> _Your objective_:
All lines in the material below that hold "Cystadenocarcinoma" should be found and copied.

> _Records for processing_:
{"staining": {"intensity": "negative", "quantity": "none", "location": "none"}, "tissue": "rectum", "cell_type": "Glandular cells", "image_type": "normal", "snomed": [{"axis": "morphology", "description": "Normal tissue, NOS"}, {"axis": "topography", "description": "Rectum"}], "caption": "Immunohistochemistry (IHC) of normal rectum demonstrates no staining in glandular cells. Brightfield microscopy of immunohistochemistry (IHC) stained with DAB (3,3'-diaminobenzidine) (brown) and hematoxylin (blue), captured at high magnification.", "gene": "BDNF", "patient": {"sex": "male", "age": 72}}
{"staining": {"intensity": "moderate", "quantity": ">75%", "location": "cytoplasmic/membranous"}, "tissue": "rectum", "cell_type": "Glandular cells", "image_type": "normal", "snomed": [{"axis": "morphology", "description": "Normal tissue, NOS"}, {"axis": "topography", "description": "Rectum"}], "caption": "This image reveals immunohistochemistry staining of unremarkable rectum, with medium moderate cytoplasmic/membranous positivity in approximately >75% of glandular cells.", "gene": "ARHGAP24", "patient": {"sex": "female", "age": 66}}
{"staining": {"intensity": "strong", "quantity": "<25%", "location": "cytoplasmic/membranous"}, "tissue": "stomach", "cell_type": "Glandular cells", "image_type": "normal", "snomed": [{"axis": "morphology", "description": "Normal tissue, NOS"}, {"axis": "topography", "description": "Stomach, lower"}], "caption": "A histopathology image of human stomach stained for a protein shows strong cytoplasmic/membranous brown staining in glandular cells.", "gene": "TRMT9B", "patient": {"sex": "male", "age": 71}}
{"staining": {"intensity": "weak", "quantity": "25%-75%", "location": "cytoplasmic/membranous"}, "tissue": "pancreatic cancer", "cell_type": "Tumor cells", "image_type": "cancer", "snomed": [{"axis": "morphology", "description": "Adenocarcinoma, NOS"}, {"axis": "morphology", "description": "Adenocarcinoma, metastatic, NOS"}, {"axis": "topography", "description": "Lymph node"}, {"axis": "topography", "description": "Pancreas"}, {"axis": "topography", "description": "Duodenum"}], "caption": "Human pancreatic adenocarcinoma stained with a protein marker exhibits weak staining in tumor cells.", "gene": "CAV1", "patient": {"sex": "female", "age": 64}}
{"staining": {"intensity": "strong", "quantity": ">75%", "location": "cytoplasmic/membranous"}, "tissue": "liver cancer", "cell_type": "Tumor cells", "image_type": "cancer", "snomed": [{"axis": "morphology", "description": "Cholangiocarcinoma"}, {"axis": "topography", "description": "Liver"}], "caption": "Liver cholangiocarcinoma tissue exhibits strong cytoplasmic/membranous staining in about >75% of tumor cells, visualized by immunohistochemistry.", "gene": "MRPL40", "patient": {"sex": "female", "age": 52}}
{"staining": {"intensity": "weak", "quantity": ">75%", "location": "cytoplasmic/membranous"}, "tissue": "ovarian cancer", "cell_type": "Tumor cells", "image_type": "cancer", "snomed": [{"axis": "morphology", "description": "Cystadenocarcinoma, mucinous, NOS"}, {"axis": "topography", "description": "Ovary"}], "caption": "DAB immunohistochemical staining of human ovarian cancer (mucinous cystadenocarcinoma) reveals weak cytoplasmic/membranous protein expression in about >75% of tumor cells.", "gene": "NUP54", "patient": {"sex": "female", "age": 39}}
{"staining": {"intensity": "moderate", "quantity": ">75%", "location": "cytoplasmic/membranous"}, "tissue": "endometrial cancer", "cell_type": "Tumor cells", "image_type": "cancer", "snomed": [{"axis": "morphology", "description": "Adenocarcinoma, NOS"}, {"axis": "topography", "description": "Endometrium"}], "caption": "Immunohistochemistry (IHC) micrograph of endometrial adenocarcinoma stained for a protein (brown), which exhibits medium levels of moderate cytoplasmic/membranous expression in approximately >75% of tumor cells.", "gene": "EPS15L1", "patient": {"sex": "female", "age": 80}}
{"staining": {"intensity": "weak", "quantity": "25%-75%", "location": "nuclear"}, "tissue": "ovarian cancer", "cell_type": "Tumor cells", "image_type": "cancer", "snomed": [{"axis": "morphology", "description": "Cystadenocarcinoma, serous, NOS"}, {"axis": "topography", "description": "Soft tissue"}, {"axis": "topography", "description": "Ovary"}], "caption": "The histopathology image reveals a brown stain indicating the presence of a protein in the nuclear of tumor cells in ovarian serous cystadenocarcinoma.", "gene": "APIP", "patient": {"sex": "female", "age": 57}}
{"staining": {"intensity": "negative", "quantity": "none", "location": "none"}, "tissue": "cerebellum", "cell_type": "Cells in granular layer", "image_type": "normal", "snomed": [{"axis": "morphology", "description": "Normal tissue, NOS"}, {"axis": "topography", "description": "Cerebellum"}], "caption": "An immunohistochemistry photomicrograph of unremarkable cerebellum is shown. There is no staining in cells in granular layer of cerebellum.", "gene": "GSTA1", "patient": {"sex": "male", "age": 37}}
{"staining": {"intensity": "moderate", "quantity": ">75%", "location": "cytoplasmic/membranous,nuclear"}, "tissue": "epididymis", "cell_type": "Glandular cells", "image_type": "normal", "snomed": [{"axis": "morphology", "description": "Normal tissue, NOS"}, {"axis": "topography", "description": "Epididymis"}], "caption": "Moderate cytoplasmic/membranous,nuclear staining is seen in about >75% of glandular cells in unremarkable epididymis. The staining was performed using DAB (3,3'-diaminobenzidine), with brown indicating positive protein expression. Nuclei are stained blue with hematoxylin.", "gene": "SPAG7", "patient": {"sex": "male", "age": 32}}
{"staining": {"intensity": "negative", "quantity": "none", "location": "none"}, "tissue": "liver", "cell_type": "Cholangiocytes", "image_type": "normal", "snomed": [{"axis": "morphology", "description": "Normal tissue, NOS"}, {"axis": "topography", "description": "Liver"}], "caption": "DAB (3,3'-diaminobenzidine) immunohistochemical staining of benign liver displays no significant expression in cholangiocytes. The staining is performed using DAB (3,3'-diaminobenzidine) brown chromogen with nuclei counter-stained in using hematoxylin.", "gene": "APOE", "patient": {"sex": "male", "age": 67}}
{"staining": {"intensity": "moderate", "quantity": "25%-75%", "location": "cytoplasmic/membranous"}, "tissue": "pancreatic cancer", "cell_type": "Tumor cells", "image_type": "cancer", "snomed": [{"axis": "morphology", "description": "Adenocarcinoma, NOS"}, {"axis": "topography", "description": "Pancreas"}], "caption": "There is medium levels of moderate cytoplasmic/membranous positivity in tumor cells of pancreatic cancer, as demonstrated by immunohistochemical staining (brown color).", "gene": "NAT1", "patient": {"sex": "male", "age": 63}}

> _Task result_:
{"staining": {"intensity": "weak", "quantity": ">75%", "location": "cytoplasmic/membranous"}, "tissue": "ovarian cancer", "cell_type": "Tumor cells", "image_type": "cancer", "snomed": [{"axis": "morphology", "description": "Cystadenocarcinoma, mucinous, NOS"}, {"axis": "topography", "description": "Ovary"}], "caption": "DAB immunohistochemical staining of human ovarian cancer (mucinous cystadenocarcinoma) reveals weak cytoplasmic/membranous protein expression in about >75% of tumor cells.", "gene": "NUP54", "patient": {"sex": "female", "age": 39}}
{"staining": {"intensity": "weak", "quantity": "25%-75%", "location": "nuclear"}, "tissue": "ovarian cancer", "cell_type": "Tumor cells", "image_type": "cancer", "snomed": [{"axis": "morphology", "description": "Cystadenocarcinoma, serous, NOS"}, {"axis": "topography", "description": "Soft tissue"}, {"axis": "topography", "description": "Ovary"}], "caption": "The histopathology image reveals a brown stain indicating the presence of a protein in the nuclear of tumor cells in ovarian serous cystadenocarcinoma.", "gene": "APIP", "patient": {"sex": "female", "age": 57}}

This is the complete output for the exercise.